# Elbow Grease



## arpuc (Jun 14, 2014)

A quick wash and wax this morning. Decided to give Jayswax Ceramic wax a go. Seriously impressive stuff and is really long lasting.


----------



## Hoggy (May 8, 2002)

Hi, Nice Colour & shiney rear wing. What's the rest of the TT like?  
Hoggy.


----------



## arpuc (Jun 14, 2014)

Hoggy said:


> Hi, Nice Colour & shiney rear wing. What's the rest of the TT like?
> Hoggy.


Much the same


----------



## YELLOW_TT (Feb 25, 2004)

Nice job looks well


----------



## Hoggy (May 8, 2002)

arpuc said:


> Hoggy said:
> 
> 
> > Hi, Nice Colour & shiney rear wing. What's the rest of the TT like?

- [Information provided]:
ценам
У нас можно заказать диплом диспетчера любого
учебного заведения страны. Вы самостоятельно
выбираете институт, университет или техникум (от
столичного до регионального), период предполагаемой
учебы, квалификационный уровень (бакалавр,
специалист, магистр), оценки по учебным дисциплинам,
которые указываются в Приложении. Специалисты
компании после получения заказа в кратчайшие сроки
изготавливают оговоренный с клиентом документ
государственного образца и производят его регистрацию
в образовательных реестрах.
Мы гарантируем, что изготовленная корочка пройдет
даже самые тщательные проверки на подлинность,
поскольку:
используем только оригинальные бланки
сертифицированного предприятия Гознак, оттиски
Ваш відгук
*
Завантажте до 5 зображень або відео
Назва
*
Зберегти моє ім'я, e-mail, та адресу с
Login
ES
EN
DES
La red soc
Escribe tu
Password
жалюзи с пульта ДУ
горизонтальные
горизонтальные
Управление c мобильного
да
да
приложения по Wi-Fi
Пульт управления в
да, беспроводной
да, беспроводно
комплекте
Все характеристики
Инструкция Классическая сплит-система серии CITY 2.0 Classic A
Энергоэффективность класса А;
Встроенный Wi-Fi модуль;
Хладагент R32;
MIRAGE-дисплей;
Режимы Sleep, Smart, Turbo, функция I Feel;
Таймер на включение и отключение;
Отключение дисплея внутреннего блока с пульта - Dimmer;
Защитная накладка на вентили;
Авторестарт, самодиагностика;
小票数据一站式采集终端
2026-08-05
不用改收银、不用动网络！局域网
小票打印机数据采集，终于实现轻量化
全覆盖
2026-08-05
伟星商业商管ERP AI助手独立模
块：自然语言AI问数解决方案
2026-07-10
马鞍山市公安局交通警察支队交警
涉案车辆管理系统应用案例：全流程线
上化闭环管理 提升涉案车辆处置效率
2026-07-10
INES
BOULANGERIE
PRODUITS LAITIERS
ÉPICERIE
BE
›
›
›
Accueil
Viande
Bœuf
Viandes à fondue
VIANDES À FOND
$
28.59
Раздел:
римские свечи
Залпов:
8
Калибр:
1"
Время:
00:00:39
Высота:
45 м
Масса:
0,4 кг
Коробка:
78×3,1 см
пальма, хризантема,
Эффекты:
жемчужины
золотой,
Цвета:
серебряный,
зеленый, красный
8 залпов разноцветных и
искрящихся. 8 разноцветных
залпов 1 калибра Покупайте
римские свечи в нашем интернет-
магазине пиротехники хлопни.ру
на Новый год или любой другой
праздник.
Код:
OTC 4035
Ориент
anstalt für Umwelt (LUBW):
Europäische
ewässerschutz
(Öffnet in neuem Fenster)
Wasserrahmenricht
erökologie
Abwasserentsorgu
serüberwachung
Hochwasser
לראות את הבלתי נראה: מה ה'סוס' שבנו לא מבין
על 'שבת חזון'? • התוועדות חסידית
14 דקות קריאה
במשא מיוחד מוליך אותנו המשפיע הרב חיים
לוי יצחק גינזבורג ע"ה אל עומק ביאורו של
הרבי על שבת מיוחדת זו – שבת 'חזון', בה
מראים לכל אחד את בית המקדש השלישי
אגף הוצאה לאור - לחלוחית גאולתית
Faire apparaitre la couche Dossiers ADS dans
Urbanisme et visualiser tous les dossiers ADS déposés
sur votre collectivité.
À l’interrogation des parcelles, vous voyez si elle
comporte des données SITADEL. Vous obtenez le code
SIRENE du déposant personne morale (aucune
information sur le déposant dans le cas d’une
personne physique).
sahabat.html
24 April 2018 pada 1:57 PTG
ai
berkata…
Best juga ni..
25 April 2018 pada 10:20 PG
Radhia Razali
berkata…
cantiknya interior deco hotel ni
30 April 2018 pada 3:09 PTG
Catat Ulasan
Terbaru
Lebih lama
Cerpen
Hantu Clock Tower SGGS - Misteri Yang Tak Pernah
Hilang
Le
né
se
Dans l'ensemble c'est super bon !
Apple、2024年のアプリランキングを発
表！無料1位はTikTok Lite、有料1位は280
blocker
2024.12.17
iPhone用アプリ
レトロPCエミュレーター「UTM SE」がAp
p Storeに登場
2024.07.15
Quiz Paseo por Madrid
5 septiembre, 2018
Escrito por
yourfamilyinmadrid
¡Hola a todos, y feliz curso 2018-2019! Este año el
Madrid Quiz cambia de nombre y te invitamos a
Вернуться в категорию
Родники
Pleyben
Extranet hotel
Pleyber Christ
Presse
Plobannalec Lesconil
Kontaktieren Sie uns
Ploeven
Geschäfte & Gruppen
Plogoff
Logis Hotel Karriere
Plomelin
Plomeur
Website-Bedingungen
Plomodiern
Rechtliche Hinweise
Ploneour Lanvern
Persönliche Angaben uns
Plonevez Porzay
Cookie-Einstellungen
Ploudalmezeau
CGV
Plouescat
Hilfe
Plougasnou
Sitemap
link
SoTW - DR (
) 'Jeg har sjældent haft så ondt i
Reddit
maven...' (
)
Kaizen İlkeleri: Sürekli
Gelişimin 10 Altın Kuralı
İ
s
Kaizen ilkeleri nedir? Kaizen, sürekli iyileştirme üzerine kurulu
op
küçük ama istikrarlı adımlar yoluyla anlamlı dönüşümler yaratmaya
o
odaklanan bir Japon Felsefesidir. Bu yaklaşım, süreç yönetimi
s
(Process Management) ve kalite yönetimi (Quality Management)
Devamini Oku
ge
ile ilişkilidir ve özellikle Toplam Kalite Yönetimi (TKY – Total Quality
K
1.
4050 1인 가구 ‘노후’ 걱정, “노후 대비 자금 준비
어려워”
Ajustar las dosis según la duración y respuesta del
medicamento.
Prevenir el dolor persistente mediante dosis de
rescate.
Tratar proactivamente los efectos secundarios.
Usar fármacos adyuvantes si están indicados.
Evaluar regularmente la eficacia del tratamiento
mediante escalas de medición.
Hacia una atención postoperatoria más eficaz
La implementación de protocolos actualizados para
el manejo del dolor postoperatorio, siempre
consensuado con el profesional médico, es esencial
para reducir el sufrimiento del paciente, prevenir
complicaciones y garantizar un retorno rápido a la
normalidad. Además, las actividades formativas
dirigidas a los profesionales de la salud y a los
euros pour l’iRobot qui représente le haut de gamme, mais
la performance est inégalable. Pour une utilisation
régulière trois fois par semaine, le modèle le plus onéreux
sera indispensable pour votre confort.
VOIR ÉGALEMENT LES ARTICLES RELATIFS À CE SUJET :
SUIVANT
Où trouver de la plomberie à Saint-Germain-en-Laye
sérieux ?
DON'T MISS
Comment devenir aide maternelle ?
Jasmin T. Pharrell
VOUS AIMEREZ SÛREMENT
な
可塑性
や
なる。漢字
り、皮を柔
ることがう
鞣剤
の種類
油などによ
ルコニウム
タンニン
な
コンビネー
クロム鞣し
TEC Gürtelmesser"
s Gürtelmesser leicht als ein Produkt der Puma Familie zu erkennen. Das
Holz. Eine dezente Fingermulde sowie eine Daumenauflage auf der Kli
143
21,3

- [Tasks to carry out]:
1) In the Elbow Grease forum thread, which wax did arpuc try?
2) Continue the forum thread about waxing the TT from the point where it stops.

- [Task-by-task answers]:
1) Jayswax Ceramic wax.

2)
> ...


Hi, I was hoping to see a nice side view including the wheels. :? 
Hoggy.


----------



## arpuc (Jun 14, 2014)

There you go.


----------



## Hoggy (May 8, 2002)

arpuc said:


> There you go.


Hi, That's better. 8) 
Hoggy.


----------



## YELLOW_TT (Feb 25, 2004)

arpuc said:


> There you go.


 8)


----------



## drivedetailed (Jun 18, 2018)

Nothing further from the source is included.